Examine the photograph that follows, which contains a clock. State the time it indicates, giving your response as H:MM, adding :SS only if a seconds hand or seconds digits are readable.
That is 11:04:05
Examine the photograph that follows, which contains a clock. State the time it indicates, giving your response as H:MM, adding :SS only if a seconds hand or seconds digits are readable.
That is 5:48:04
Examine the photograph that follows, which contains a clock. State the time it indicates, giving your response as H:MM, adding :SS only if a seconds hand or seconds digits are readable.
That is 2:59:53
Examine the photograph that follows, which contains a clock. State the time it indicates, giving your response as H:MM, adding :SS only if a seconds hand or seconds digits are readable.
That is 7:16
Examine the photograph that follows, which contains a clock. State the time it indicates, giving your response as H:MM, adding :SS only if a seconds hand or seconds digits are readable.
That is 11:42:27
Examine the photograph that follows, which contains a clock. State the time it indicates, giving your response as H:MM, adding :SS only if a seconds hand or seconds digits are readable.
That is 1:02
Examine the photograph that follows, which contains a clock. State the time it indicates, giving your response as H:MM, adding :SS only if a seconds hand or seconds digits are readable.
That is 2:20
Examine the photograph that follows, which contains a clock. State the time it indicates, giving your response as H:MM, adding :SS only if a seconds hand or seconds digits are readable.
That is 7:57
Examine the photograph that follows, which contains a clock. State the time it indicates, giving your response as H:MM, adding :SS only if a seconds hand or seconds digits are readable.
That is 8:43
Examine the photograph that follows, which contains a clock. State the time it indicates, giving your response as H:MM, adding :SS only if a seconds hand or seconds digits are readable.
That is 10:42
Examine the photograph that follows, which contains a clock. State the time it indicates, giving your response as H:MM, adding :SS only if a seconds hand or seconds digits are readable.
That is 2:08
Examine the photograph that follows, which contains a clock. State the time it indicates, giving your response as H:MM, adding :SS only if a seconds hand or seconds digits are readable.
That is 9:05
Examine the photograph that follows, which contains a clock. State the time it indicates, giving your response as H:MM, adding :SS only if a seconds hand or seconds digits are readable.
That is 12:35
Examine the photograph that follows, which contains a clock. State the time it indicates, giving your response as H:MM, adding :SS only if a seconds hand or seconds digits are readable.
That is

• THE PROBLEM: Set down every line of the data above again, word for word and in the same order.

• CORRECT RESPONSE:
Examine the photograph that follows, which contains a clock. State the time it indicates, giving your response as H:MM, adding :SS only if a seconds hand or seconds digits are readable.
That is 11:04:05
Examine the photograph that follows, which contains a clock. State the time it indicates, giving your response as H:MM, adding :SS only if a seconds hand or seconds digits are readable.
That is 5:48:04
Examine the photograph that follows, which contains a clock. State the time it indicates, giving your response as H:MM, adding :SS only if a seconds hand or seconds digits are readable.
That is 2:59:53
Examine the photograph that follows, which contains a clock. State the time it indicates, giving your response as H:MM, adding :SS only if a seconds hand or seconds digits are readable.
That is 7:16
Examine the photograph that follows, which contains a clock. State the time it indicates, giving your response as H:MM, adding :SS only if a seconds hand or seconds digits are readable.
That is 11:42:27
Examine the photograph that follows, which contains a clock. State the time it indicates, giving your response as H:MM, adding :SS only if a seconds hand or seconds digits are readable.
That is 1:02
Examine the photograph that follows, which contains a clock. State the time it indicates, giving your response as H:MM, adding :SS only if a seconds hand or seconds digits are readable.
That is 2:20
Examine the photograph that follows, which contains a clock. State the time it indicates, giving your response as H:MM, adding :SS only if a seconds hand or seconds digits are readable.
That is 7:57
Examine the photograph that follows, which contains a clock. State the time it indicates, giving your response as H:MM, adding :SS only if a seconds hand or seconds digits are readable.
That is 8:43
Examine the photograph that follows, which contains a clock. State the time it indicates, giving your response as H:MM, adding :SS only if a seconds hand or seconds digits are readable.
That is 10:42
Examine the photograph that follows, which contains a clock. State the time it indicates, giving your response as H:MM, adding :SS only if a seconds hand or seconds digits are readable.
That is 2:08
Examine the photograph that follows, which contains a clock. State the time it indicates, giving your response as H:MM, adding :SS only if a seconds hand or seconds digits are readable.
That is 9:05
Examine the photograph that follows, which contains a clock. State the time it indicates, giving your response as H:MM, adding :SS only if a seconds hand or seconds digits are readable.
That is 12:35
Examine the photograph that follows, which contains a clock. State the time it indicates, giving your response as H:MM, adding :SS only if a seconds hand or seconds digits are readable.
That is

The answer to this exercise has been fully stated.